A pivotal section is the comparative evaluation against alternatives:

• GeMID (header-based): ~0.78 mean F1 (DD context).
• IoTDevID (prior header-based): ~0.70 mean F1 (DD context).
• CICFlowmeter/Kitsune (statistical baselines): <0.50 mean F1 (DD context).

The generalization gap ($\Delta$F1) between cross-validation (CV) and cross-dataset (DD) is only 0.19 for GeMID, versus up to 0.46 for Kitsune (statistical). Thus, statistical methods lose more than double the predictive power when transferred across networks compared to packet-based approaches.

Large macro-F1 is consistently retained for the majority of tested devices; residual error is explained by structural device similarity within product families (e.g., Amazon Echo variants) or by severe data imbalance.

Visualization of Methodological Impact

The domain shift impact is further underscored with confusion matrices reflecting inter-site transfers on the MonIoTr dataset:

Figure 7: Confusion matrices for MonIoTr (UK-to-USA), exposing mainly within-family misclassifications and demonstrating the top-line generalizability of the approach.

Practical and Theoretical Implications

Practical Dimensions

• Deployment Feasibility: The final RF with optimized packet features is suitable for router/gateway edge deployment—high-speed inference, compact feature set, and minimal privacy risk.
• Lifecycle Management: Binary, one-vs-all submodels enable device addition/removal without multi-class retraining. Model distribution via SDN-compatible repositories is posited.
• Robustness: Because training leverages only header features, the models are largely resilient to payload encryption trends, but dependency on cleartext headers may limit future efficacy as encrypted protocols (such as QUIC) proliferate.
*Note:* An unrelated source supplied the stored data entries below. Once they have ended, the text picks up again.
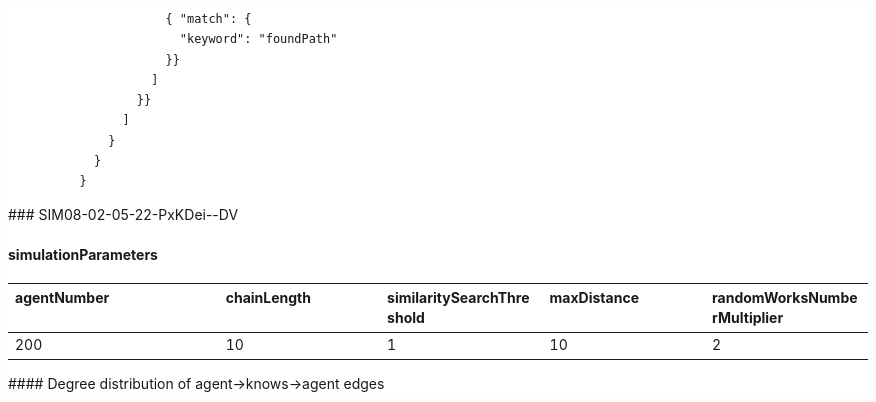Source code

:                           { "match": {
                            "keyword": "foundPath"
                          }}
                        ]
                      }}
                    ]
                  }
                }
              }
     

</div>
###  SIM08-02-05-22-PxKDei--DV 

#### simulationParameters 

<table class="table table-condensed" style="width: auto !important; ">
 <thead>
  <tr>
   <th style="text-align:left;"> agentNumber </th>
   <th style="text-align:left;"> chainLength </th>
   <th style="text-align:left;"> similaritySearchThreshold </th>
   <th style="text-align:left;"> maxDistance </th>
   <th style="text-align:left;"> randomWorksNumberMultiplier </th>
  </tr>
 </thead>
<tbody>
  <tr>
   <td style="text-align:left;width: 20em; "> 200 </td>
   <td style="text-align:left;width: 15em; "> 10 </td>
   <td style="text-align:left;width: 15em; "> 1 </td>
   <td style="text-align:left;width: 15em; "> 10 </td>
   <td style="text-align:left;width: 15em; "> 2 </td>
  </tr>
</tbody>
</table>
#### Degree distribution of agent->knows->agent edges
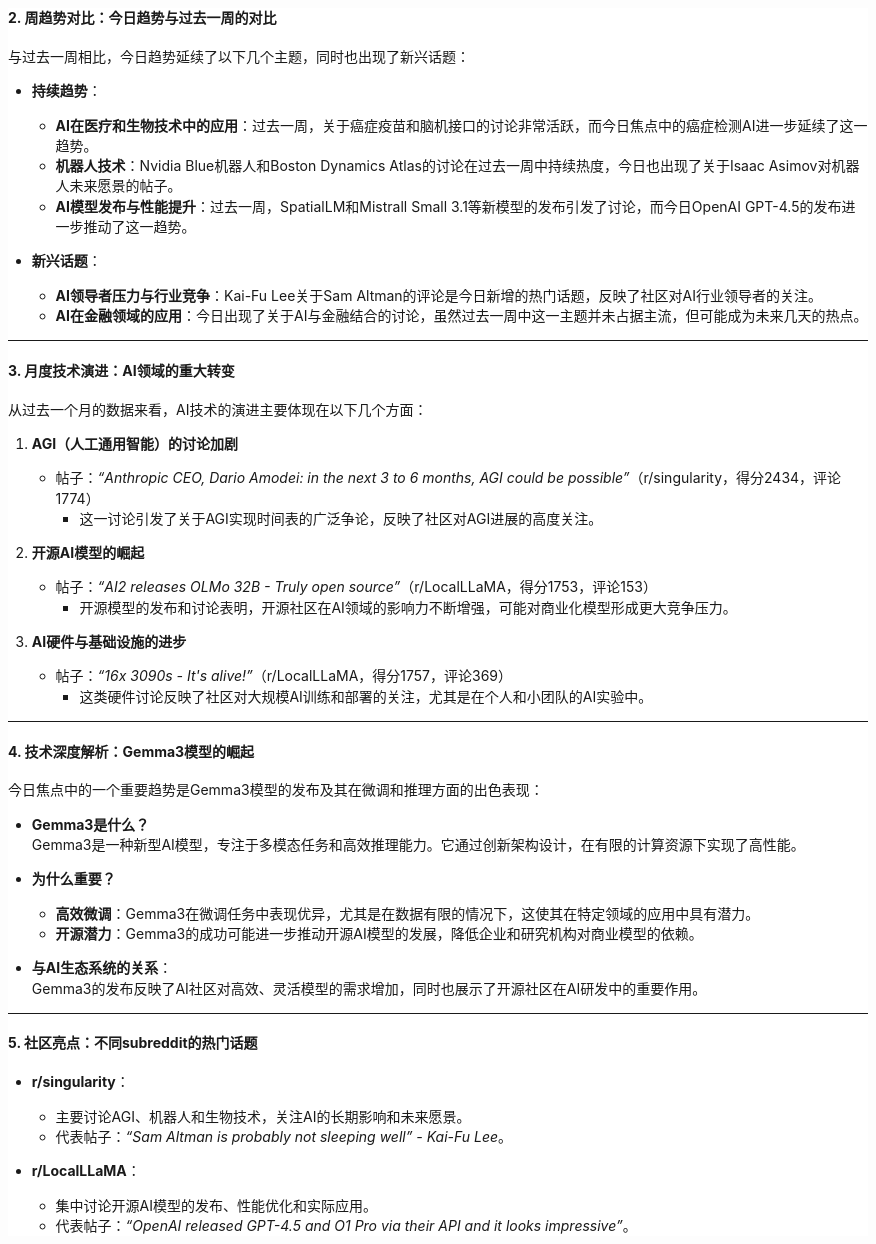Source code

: 
#### **2. 周趋势对比：今日趋势与过去一周的对比**

与过去一周相比，今日趋势延续了以下几个主题，同时也出现了新兴话题：

- **持续趋势**：
  - **AI在医疗和生物技术中的应用**：过去一周，关于癌症疫苗和脑机接口的讨论非常活跃，而今日焦点中的癌症检测AI进一步延续了这一趋势。
  - **机器人技术**：Nvidia Blue机器人和Boston Dynamics Atlas的讨论在过去一周中持续热度，今日也出现了关于Isaac Asimov对机器人未来愿景的帖子。
  - **AI模型发布与性能提升**：过去一周，SpatialLM和Mistrall Small 3.1等新模型的发布引发了讨论，而今日OpenAI GPT-4.5的发布进一步推动了这一趋势。

- **新兴话题**：
  - **AI领导者压力与行业竞争**：Kai-Fu Lee关于Sam Altman的评论是今日新增的热门话题，反映了社区对AI行业领导者的关注。
  - **AI在金融领域的应用**：今日出现了关于AI与金融结合的讨论，虽然过去一周中这一主题并未占据主流，但可能成为未来几天的热点。

---

#### **3. 月度技术演进：AI领域的重大转变**

从过去一个月的数据来看，AI技术的演进主要体现在以下几个方面：

1. **AGI（人工通用智能）的讨论加剧**  
   - 帖子：*“Anthropic CEO, Dario Amodei: in the next 3 to 6 months, AGI could be possible”*（r/singularity，得分2434，评论1774）  
     - 这一讨论引发了关于AGI实现时间表的广泛争论，反映了社区对AGI进展的高度关注。

2. **开源AI模型的崛起**  
   - 帖子：*“AI2 releases OLMo 32B - Truly open source”*（r/LocalLLaMA，得分1753，评论153）  
     - 开源模型的发布和讨论表明，开源社区在AI领域的影响力不断增强，可能对商业化模型形成更大竞争压力。

3. **AI硬件与基础设施的进步**  
   - 帖子：*“16x 3090s - It's alive!”*（r/LocalLLaMA，得分1757，评论369）  
     - 这类硬件讨论反映了社区对大规模AI训练和部署的关注，尤其是在个人和小团队的AI实验中。

---

#### **4. 技术深度解析：Gemma3模型的崛起**

今日焦点中的一个重要趋势是Gemma3模型的发布及其在微调和推理方面的出色表现：

- **Gemma3是什么？**  
  Gemma3是一种新型AI模型，专注于多模态任务和高效推理能力。它通过创新架构设计，在有限的计算资源下实现了高性能。

- **为什么重要？**  
  - **高效微调**：Gemma3在微调任务中表现优异，尤其是在数据有限的情况下，这使其在特定领域的应用中具有潜力。
  - **开源潜力**：Gemma3的成功可能进一步推动开源AI模型的发展，降低企业和研究机构对商业模型的依赖。

- **与AI生态系统的关系**：  
  Gemma3的发布反映了AI社区对高效、灵活模型的需求增加，同时也展示了开源社区在AI研发中的重要作用。

---

#### **5. 社区亮点：不同subreddit的热门话题**

- **r/singularity**：  
  - 主要讨论AGI、机器人和生物技术，关注AI的长期影响和未来愿景。  
  - 代表帖子：*“Sam Altman is probably not sleeping well” - Kai-Fu Lee*。

- **r/LocalLLaMA**：  
  - 集中讨论开源AI模型的发布、性能优化和实际应用。  
  - 代表帖子：*“OpenAI released GPT-4.5 and O1 Pro via their API and it looks impressive”*。

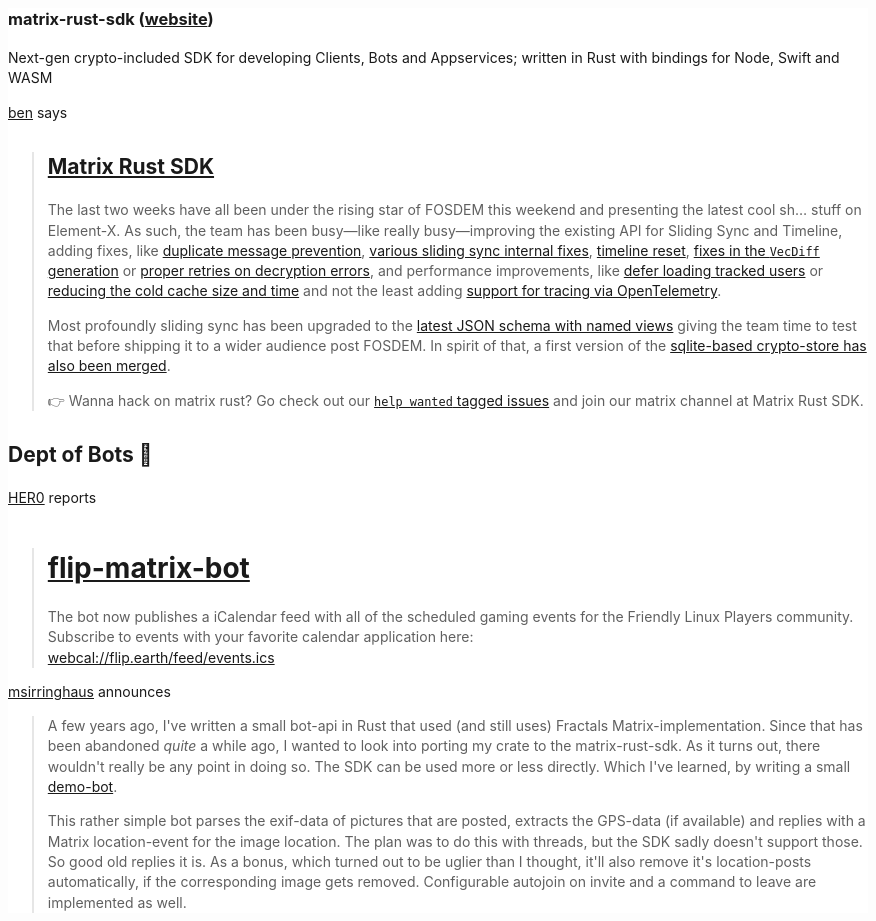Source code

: ### matrix-rust-sdk ([website](https://github.com/matrix-org/matrix-rust-sdk))

Next-gen crypto-included SDK for developing Clients, Bots and Appservices; written in Rust with bindings for Node, Swift and WASM

[ben](https://matrix.to/#/@gnunicorn:matrix.org) says

> ## [Matrix Rust SDK](https://github.com/matrix-org/matrix-rust-sdk)
> 
> The last two weeks have all been under the rising star of FOSDEM this weekend and presenting the latest cool sh… stuff on Element-X. As such, the team has been busy—like really busy—improving the existing API for Sliding Sync and Timeline, adding fixes, like [duplicate message prevention](https://github.com/matrix-org/matrix-rust-sdk/pull/1422), [various sliding sync internal fixes](https://github.com/matrix-org/matrix-rust-sdk/pull/1418), [timeline reset](https://github.com/matrix-org/matrix-rust-sdk/pull/1413), [fixes in the `VecDiff` generation](https://github.com/matrix-org/matrix-rust-sdk/pull/1396) or [proper retries on decryption errors](https://github.com/matrix-org/matrix-rust-sdk/pull/1412), and performance improvements, like [defer loading tracked users](https://github.com/matrix-org/matrix-rust-sdk/pull/1382) or [reducing the cold cache size and time](https://github.com/matrix-org/matrix-rust-sdk/pull/1441) and not the least adding [support for tracing via OpenTelemetry](https://github.com/matrix-org/matrix-rust-sdk/pull/1428).
> 
> Most profoundly sliding sync has been upgraded to the [latest JSON schema with named views](https://github.com/matrix-org/matrix-rust-sdk/pull/1399) giving the team time to test that before shipping it to a wider audience post FOSDEM. In spirit of that, a first version of the [sqlite-based crypto-store has also been merged](https://github.com/matrix-org/matrix-rust-sdk/pull/1390).
> 
> 
>  👉 Wanna hack on matrix rust? Go check out our [`help wanted` tagged issues](https://github.com/matrix-org/matrix-rust-sdk/issues?q=is%3Aissue+is%3Aopen+label%3A%22help+wanted%22) and join our matrix channel at Matrix Rust SDK.

## Dept of Bots 🤖

[HER0](https://matrix.to/#/@HER0:matrix.org) reports

> # [flip-matrix-bot](https://gitlab.com/FriendlyLinuxPlayers/flip-matrix-bot)
> 
> The bot now publishes a iCalendar feed with all of the scheduled gaming events for the Friendly Linux Players community. Subscribe to events with your favorite calendar application here:  
> [webcal://flip.earth/feed/events.ics](webcal://flip.earth/feed/events.ics)

[msirringhaus](https://matrix.to/#/@msirringhaus:mozilla.org) announces

> A few years ago, I've written a small bot-api in Rust that used (and still uses) Fractals Matrix-implementation. Since that has been abandoned _quite_ a while ago, I wanted to look into porting my crate to the matrix-rust-sdk. As it turns out, there wouldn't really be any point in doing so. The SDK can be used more or less directly. Which I've learned, by writing a small [demo-bot](https://github.com/msirringhaus/matrix_exif_bot).
> 
> This rather simple bot parses the exif-data of pictures that are posted, extracts the GPS-data (if available) and replies with a Matrix location-event for the image location. The plan was to do this with threads, but the SDK sadly doesn't support those. So good old replies it is.
> As a bonus, which turned out to be uglier than I thought, it'll also remove it's location-posts automatically, if the corresponding image gets removed.
> Configurable autojoin on invite and a command to leave are implemented as well.
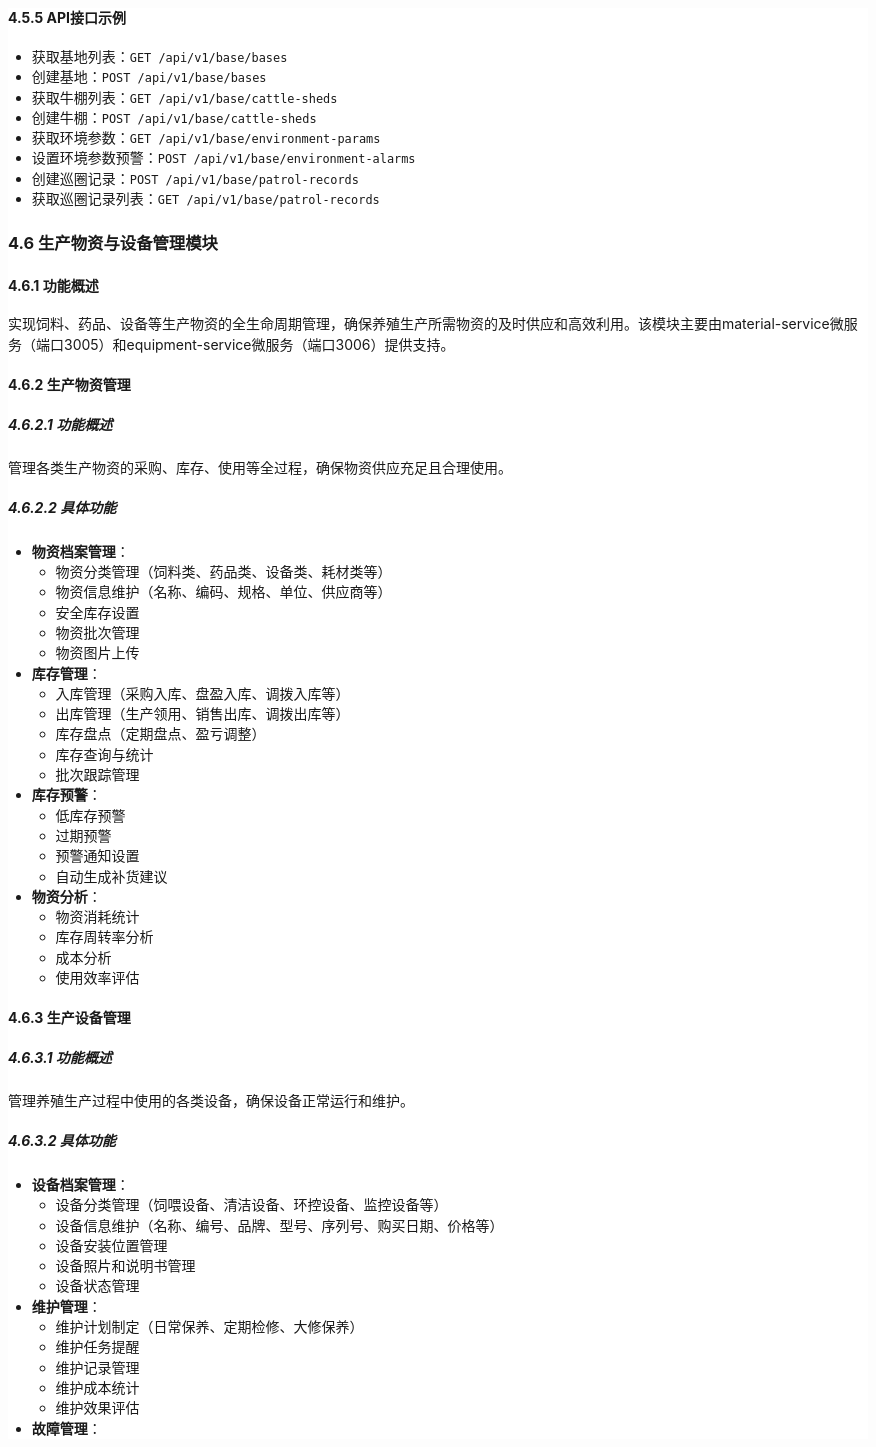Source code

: #### 4.5.5 API接口示例
- 获取基地列表：`GET /api/v1/base/bases`
- 创建基地：`POST /api/v1/base/bases`
- 获取牛棚列表：`GET /api/v1/base/cattle-sheds`
- 创建牛棚：`POST /api/v1/base/cattle-sheds`
- 获取环境参数：`GET /api/v1/base/environment-params`
- 设置环境参数预警：`POST /api/v1/base/environment-alarms`
- 创建巡圈记录：`POST /api/v1/base/patrol-records`
- 获取巡圈记录列表：`GET /api/v1/base/patrol-records`

### 4.6 生产物资与设备管理模块

#### 4.6.1 功能概述
实现饲料、药品、设备等生产物资的全生命周期管理，确保养殖生产所需物资的及时供应和高效利用。该模块主要由material-service微服务（端口3005）和equipment-service微服务（端口3006）提供支持。

#### 4.6.2 生产物资管理

##### 4.6.2.1 功能概述
管理各类生产物资的采购、库存、使用等全过程，确保物资供应充足且合理使用。

##### 4.6.2.2 具体功能
- **物资档案管理**：
  - 物资分类管理（饲料类、药品类、设备类、耗材类等）
  - 物资信息维护（名称、编码、规格、单位、供应商等）
  - 安全库存设置
  - 物资批次管理
  - 物资图片上传
- **库存管理**：
  - 入库管理（采购入库、盘盈入库、调拨入库等）
  - 出库管理（生产领用、销售出库、调拨出库等）
  - 库存盘点（定期盘点、盈亏调整）
  - 库存查询与统计
  - 批次跟踪管理
- **库存预警**：
  - 低库存预警
  - 过期预警
  - 预警通知设置
  - 自动生成补货建议
- **物资分析**：
  - 物资消耗统计
  - 库存周转率分析
  - 成本分析
  - 使用效率评估

#### 4.6.3 生产设备管理

##### 4.6.3.1 功能概述
管理养殖生产过程中使用的各类设备，确保设备正常运行和维护。

##### 4.6.3.2 具体功能
- **设备档案管理**：
  - 设备分类管理（饲喂设备、清洁设备、环控设备、监控设备等）
  - 设备信息维护（名称、编号、品牌、型号、序列号、购买日期、价格等）
  - 设备安装位置管理
  - 设备照片和说明书管理
  - 设备状态管理
- **维护管理**：
  - 维护计划制定（日常保养、定期检修、大修保养）
  - 维护任务提醒
  - 维护记录管理
  - 维护成本统计
  - 维护效果评估
- **故障管理**：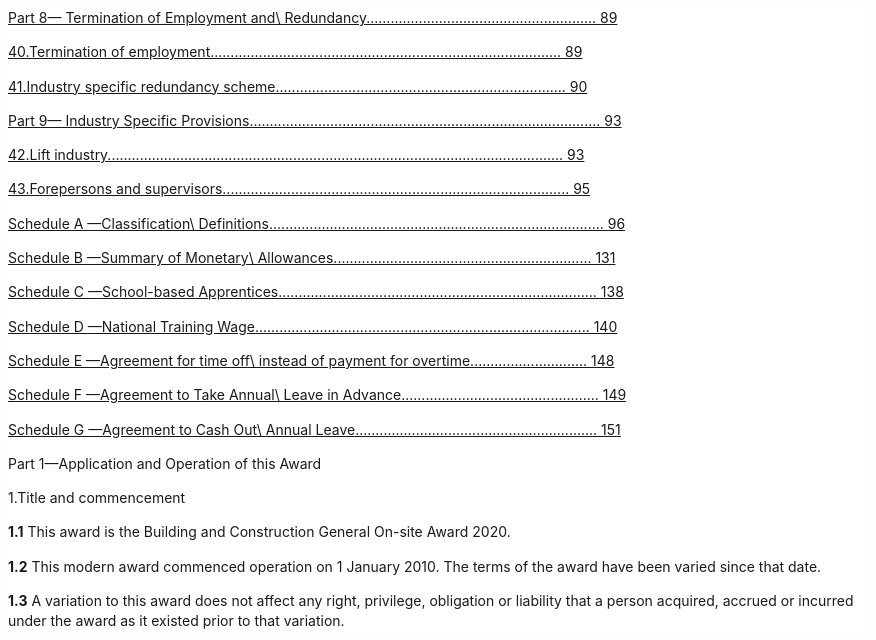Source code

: [Part 8— Termination of Employment and\\
Redundancy......................................................... 89](https://awards.fairwork.gov.au/MA000020.html#_Toc201236365)

[40.Termination of employment....................................................................................... 89](https://awards.fairwork.gov.au/MA000020.html#_Toc201236366)

[41.Industry specific redundancy scheme........................................................................ 90](https://awards.fairwork.gov.au/MA000020.html#_Toc201236367)

[Part 9— Industry Specific Provisions....................................................................................... 93](https://awards.fairwork.gov.au/MA000020.html#_Toc201236368)

[42.Lift industry................................................................................................................. 93](https://awards.fairwork.gov.au/MA000020.html#_Toc201236369)

[43.Forepersons and supervisors...................................................................................... 95](https://awards.fairwork.gov.au/MA000020.html#_Toc201236370)

[Schedule A —Classification\\
Definitions................................................................................... 96](https://awards.fairwork.gov.au/MA000020.html#_Toc201236371)

[Schedule B —Summary of Monetary\\
Allowances................................................................ 131](https://awards.fairwork.gov.au/MA000020.html#_Toc201236372)

[Schedule C —School-based Apprentices............................................................................... 138](https://awards.fairwork.gov.au/MA000020.html#_Toc201236373)

[Schedule D —National Training Wage................................................................................... 140](https://awards.fairwork.gov.au/MA000020.html#_Toc201236374)

[Schedule E —Agreement for time off\\
instead of payment for overtime............................. 148](https://awards.fairwork.gov.au/MA000020.html#_Toc201236375)

[Schedule F —Agreement to Take Annual\\
Leave in Advance................................................. 149](https://awards.fairwork.gov.au/MA000020.html#_Toc201236376)

[Schedule G —Agreement to Cash Out\\
Annual Leave............................................................ 151](https://awards.fairwork.gov.au/MA000020.html#_Toc201236377)

Part 1—Application and Operation
of this Award

1.Title and commencement

**1.1** This award is the Building and Construction
General On-site Award 2020.

**1.2** This modern award commenced operation on 1
January 2010. The terms of the award have been varied since that date.

**1.3** A variation to this award does not affect
any right, privilege, obligation or liability that a person acquired, accrued
or incurred under the award as it existed prior to that variation.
Theoretical/Methodological Insights

• Overturning Conventional DI Practice: The demonstration that flow/window statistics are not only suboptimal but actively harmful for generalizability is a strong claim, fundamentally challenging the basis of a large body of DI research.
• Rigorous Feature Selection: The methodology—cross-dataset validation, explicit avoidance of environment leakage, and genetic search with external feedback—should be considered best practice for any ML application intended to generalize across real-world environments.

Future Prospects

• Larger, More Heterogeneous Datasets: Robustness to wider device/function classes and future protocol shifts (e.g., encrypted transport headers) remains an open challenge.
• Incorporation of Malicious/Anomalous Data: Current and prior art focus exclusively on benign contexts; evaluation on compromised device traffic is essential for operational relevance.
• Non-IP Protocol Generalization: Extension to ZigBee/Z-Wave remains unexplored and critical for broader IoT security applications.

Conclusion

GeMID substantiates, with compelling quantitative and structural evidence, that packet header-based features are uniquely suited to constructing generalizable IoT device identification models. The paper decisively demonstrates that cross-validation—ubiquitous in the literature—substantially overstates real-world DI efficacy, and that feature selection must be driven by robust, out-of-domain validation. The generalized, attacker-resilient, and deployable nature of the GeMID pipeline advances the state of practice for ML-based IoT security, calling into question any device identification study that lacks cross-environment experimental rigor and inviting the re-examination of prior statistics-based approaches.

The resultant insights are directly relevant to practitioners seeking scalable, trustworthy DI systems for real-world, heterogeneous, and adversarial IoT deployments, and to researchers designing next-generation ML pipelines under stringent environmental shift conditions.